Some legal experts said the arrest on foreign grounds appeared unusual for white-collar offenses; defendants often negotiate their surrender in advance. Rarely do U.S. prosecutors have American citizens locked up overseas if they can devise another way to bring a defendant home, said Jens David Ohlin, a professor of international law at Cornell Law School.

“I’ve never encountered anything like this situation before,” Ohlin said in a telephone interview. “It’s a rare situation where someone is fighting with the U.S. on how quickly they can get back here to stand trial.”


Emerging Markets


Isaza Tuzman spent more than four years at Goldman Sachs Group Inc., working in emerging markets arbitrage. In 1998, while still at the bank, he co-founded govWorks.com, a website that promised to link people to local municipalities. In the 2001 documentary “Startup.com,” he could be seen pitching venture capitalists and chatting with Bill Clinton at a summit about the Internet.

After govWorks collapsed in bankruptcy in 2001, Isaza Tuzman went on to head at least three tech startup firms, including one that eventually was renamed KIT Digital. He left the company in April 2012, a year before it declared bankruptcy.

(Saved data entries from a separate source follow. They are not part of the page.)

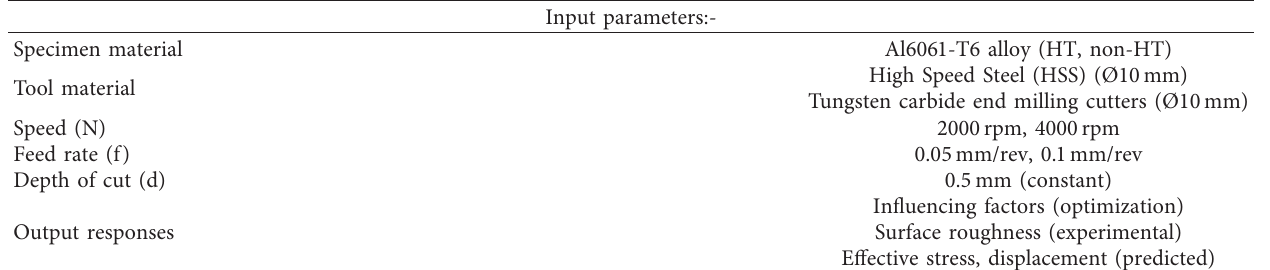
Table 2: Machining conditions.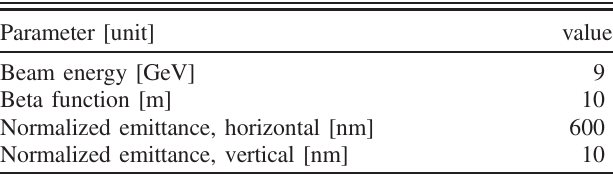
TABLE I. CLIC beam parameters at the beginning of the main linac [1].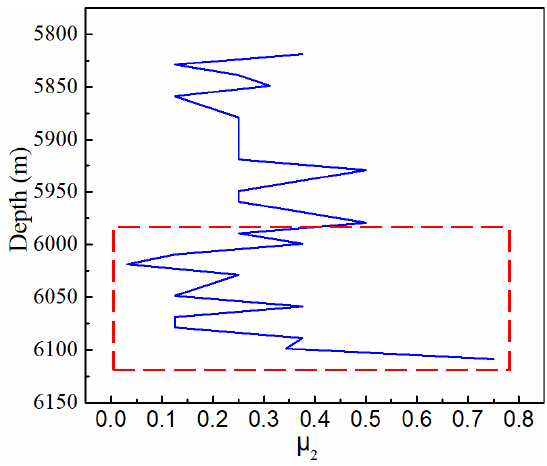
Figure 10. Variation trend of friction coefficient.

In August, federal prosecutors in New York returned a sealed indictment against Isaza Tuzman. Prosecutors say that while at KIT Digital, he engaged in an elaborate scheme to mislead investors and regulators about the financial health of the company for at least three years. He’s also accused of secretly operating a hedge fund that artificially inflated the company’s share price and of using funds from KIT Digital to secretly invest in his hedge fund.


‘In Danger’


Isaza Tuzman, who holds dual U.S.-Colombian citizenship, was arrested Sept. 7, just days before he was to return to Philadelphia for the Jewish holidays, his lawyers said.

“His life is in danger,” his mother, Ani Tuzman, said in an interview. “He’s sick. There is violence and assaults that are part of everyday life at La Picota. Every day I wake and I don’t know if he’s still alive. This is beyond anything I could imagine.”

According to lawyers Brodsky and Weitzman, he has developed a respiratory ailment, suffered an infected and swollen eye, lost 20 pounds and “lives in a constant state of fear.” Details of a prison incident cited in their legal brief are blacked out from the public version to protect Isaza Tuzman’s privacy.